[The problem] Below are the records. Retype exactly the lines between the lines holding "- js components" and "- this package", inclusive.
====
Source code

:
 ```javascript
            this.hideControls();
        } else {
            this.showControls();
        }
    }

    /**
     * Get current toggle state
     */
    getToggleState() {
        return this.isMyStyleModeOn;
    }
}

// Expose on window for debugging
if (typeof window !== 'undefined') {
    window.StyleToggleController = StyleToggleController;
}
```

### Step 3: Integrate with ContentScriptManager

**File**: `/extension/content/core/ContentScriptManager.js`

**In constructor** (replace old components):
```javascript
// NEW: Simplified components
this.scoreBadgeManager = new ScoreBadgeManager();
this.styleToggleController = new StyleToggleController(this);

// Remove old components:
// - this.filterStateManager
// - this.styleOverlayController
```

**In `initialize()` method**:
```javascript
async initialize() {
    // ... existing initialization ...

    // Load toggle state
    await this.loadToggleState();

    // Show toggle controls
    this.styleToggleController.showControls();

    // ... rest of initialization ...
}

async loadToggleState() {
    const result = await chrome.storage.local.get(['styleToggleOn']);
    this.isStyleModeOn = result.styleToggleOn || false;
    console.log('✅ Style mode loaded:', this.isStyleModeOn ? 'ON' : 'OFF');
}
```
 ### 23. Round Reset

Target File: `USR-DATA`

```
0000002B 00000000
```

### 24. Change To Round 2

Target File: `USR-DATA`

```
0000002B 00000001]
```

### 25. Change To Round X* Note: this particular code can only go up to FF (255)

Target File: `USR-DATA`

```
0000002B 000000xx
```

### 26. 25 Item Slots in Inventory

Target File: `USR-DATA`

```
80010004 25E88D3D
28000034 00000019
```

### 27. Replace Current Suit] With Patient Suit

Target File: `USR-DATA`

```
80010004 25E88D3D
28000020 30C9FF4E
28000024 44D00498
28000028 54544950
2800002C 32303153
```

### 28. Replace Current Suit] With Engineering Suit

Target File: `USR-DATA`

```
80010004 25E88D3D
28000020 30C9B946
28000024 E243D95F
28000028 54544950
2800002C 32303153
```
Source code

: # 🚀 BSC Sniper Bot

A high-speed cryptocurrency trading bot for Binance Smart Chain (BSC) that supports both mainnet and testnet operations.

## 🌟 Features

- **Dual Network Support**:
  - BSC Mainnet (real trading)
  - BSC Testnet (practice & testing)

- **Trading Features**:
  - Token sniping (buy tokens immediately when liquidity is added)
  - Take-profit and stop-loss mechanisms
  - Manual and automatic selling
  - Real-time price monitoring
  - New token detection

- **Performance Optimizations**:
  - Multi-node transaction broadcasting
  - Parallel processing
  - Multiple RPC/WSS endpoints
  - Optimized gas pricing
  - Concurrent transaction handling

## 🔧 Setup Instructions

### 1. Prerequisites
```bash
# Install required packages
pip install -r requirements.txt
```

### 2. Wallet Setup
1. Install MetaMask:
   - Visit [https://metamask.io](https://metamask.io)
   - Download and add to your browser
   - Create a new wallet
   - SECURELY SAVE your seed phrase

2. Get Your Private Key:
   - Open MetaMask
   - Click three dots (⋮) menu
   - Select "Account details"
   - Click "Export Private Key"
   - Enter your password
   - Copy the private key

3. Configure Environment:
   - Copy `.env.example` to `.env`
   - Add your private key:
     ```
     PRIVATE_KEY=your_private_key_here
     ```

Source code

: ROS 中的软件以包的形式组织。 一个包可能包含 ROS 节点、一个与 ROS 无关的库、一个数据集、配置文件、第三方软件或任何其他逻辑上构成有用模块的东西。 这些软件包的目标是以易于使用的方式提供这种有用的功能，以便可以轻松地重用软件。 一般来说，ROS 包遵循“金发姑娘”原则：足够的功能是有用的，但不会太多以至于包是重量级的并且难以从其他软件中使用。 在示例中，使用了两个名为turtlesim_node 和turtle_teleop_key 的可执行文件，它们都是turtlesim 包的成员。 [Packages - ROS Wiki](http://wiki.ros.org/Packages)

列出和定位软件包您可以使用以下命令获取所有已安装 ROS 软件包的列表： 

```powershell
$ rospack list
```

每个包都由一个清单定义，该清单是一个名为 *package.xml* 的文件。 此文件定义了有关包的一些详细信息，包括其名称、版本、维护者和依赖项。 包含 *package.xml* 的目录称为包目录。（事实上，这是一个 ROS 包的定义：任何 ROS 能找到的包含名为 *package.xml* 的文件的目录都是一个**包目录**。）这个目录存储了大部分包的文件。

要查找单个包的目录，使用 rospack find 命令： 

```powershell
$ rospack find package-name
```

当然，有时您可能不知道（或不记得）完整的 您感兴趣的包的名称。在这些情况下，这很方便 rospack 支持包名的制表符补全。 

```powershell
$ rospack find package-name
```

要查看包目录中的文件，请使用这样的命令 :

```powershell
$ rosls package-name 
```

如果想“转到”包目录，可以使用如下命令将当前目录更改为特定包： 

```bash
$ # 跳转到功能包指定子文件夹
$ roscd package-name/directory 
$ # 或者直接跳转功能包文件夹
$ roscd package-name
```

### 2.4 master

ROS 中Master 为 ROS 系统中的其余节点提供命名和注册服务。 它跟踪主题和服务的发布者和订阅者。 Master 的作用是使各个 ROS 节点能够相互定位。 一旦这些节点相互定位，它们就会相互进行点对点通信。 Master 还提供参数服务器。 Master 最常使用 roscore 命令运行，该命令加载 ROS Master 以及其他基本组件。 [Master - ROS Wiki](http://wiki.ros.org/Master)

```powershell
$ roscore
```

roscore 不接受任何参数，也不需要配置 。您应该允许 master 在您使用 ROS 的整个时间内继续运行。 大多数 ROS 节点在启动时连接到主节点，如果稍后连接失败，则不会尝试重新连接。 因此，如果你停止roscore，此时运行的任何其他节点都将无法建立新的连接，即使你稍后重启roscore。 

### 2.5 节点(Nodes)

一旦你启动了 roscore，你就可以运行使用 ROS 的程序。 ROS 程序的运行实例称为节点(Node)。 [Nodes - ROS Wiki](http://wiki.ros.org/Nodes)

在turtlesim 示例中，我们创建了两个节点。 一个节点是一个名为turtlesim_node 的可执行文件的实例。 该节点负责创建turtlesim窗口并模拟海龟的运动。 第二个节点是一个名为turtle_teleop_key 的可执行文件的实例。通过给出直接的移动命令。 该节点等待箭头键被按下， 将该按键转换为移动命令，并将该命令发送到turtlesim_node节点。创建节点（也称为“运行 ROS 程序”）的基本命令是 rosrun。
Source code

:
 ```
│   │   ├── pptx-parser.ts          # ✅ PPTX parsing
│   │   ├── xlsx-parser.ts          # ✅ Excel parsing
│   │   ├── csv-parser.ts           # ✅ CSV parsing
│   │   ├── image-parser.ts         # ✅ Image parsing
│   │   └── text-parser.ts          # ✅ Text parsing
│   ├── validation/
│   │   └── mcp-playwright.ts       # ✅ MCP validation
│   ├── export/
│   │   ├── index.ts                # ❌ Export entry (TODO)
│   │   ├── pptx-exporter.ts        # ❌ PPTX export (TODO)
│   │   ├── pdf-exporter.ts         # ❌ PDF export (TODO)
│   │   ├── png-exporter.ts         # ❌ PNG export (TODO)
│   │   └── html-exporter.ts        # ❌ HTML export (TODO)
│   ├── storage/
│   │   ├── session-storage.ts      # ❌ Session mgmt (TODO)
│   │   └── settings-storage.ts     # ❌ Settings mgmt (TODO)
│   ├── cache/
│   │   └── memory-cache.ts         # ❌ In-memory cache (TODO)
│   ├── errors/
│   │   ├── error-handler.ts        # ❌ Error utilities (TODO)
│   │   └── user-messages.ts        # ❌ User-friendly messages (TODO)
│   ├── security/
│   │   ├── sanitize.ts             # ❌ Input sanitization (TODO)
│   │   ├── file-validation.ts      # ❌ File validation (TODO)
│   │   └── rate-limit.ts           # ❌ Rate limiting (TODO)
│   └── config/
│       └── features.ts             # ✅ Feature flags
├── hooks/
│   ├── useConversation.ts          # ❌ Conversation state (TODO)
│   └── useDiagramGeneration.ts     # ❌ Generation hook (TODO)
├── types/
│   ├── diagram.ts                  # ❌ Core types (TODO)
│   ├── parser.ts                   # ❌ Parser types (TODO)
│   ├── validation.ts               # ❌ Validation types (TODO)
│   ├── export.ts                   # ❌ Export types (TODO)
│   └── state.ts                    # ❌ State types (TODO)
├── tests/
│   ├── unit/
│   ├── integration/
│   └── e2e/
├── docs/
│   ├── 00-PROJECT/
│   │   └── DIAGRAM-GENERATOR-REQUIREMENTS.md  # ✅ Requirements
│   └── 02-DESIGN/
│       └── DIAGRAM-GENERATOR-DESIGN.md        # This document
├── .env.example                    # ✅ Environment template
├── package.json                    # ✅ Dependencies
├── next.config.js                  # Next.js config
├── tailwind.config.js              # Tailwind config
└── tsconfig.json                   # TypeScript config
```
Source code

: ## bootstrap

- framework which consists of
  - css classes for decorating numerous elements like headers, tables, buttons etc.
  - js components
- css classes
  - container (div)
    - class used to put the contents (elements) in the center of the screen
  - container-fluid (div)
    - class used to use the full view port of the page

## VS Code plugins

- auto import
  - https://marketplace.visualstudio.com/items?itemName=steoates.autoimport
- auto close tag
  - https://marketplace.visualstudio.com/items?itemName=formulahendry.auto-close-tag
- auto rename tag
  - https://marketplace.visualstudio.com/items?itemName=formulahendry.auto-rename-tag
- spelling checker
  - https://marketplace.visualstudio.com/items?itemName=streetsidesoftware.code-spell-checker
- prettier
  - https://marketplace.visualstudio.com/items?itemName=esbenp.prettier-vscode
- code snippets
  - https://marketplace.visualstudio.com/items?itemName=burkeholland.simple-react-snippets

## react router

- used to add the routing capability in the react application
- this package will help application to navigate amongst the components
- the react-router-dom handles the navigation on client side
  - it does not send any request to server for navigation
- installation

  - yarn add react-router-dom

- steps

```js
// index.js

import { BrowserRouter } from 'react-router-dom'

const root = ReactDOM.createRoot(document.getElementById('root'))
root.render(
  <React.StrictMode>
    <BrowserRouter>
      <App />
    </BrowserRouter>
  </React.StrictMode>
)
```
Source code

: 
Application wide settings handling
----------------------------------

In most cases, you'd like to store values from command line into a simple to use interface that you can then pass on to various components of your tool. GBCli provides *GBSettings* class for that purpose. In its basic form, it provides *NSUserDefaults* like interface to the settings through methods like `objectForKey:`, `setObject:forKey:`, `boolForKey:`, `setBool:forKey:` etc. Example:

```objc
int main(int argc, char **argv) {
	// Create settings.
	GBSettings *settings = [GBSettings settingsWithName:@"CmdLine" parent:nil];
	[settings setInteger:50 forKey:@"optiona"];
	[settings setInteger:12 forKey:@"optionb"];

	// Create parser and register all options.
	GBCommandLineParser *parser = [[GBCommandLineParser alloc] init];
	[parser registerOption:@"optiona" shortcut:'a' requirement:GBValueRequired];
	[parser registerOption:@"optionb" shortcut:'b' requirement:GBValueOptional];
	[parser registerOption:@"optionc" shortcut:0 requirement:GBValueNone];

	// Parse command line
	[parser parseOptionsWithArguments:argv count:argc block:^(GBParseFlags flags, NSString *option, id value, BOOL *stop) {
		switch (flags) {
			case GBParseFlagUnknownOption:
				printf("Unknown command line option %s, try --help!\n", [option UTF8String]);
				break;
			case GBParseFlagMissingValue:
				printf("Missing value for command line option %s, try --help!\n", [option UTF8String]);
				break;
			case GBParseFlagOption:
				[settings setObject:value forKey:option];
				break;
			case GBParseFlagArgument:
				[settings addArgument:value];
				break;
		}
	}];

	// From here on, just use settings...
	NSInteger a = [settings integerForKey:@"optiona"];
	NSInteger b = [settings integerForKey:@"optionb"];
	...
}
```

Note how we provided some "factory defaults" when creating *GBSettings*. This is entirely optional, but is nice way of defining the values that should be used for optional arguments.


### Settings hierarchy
====
[Exercise output]
  - js components
- css classes
  - container (div)
    - class used to put the contents (elements) in the center of the screen
  - container-fluid (div)
    - class used to use the full view port of the page

## VS Code plugins

- auto import
  - https://marketplace.visualstudio.com/items?itemName=steoates.autoimport
- auto close tag
  - https://marketplace.visualstudio.com/items?itemName=formulahendry.auto-close-tag
- auto rename tag
  - https://marketplace.visualstudio.com/items?itemName=formulahendry.auto-rename-tag
- spelling checker
  - https://marketplace.visualstudio.com/items?itemName=streetsidesoftware.code-spell-checker
- prettier
  - https://marketplace.visualstudio.com/items?itemName=esbenp.prettier-vscode
- code snippets
  - https://marketplace.visualstudio.com/items?itemName=burkeholland.simple-react-snippets

## react router

- used to add the routing capability in the react application
- this package will help application to navigate amongst the components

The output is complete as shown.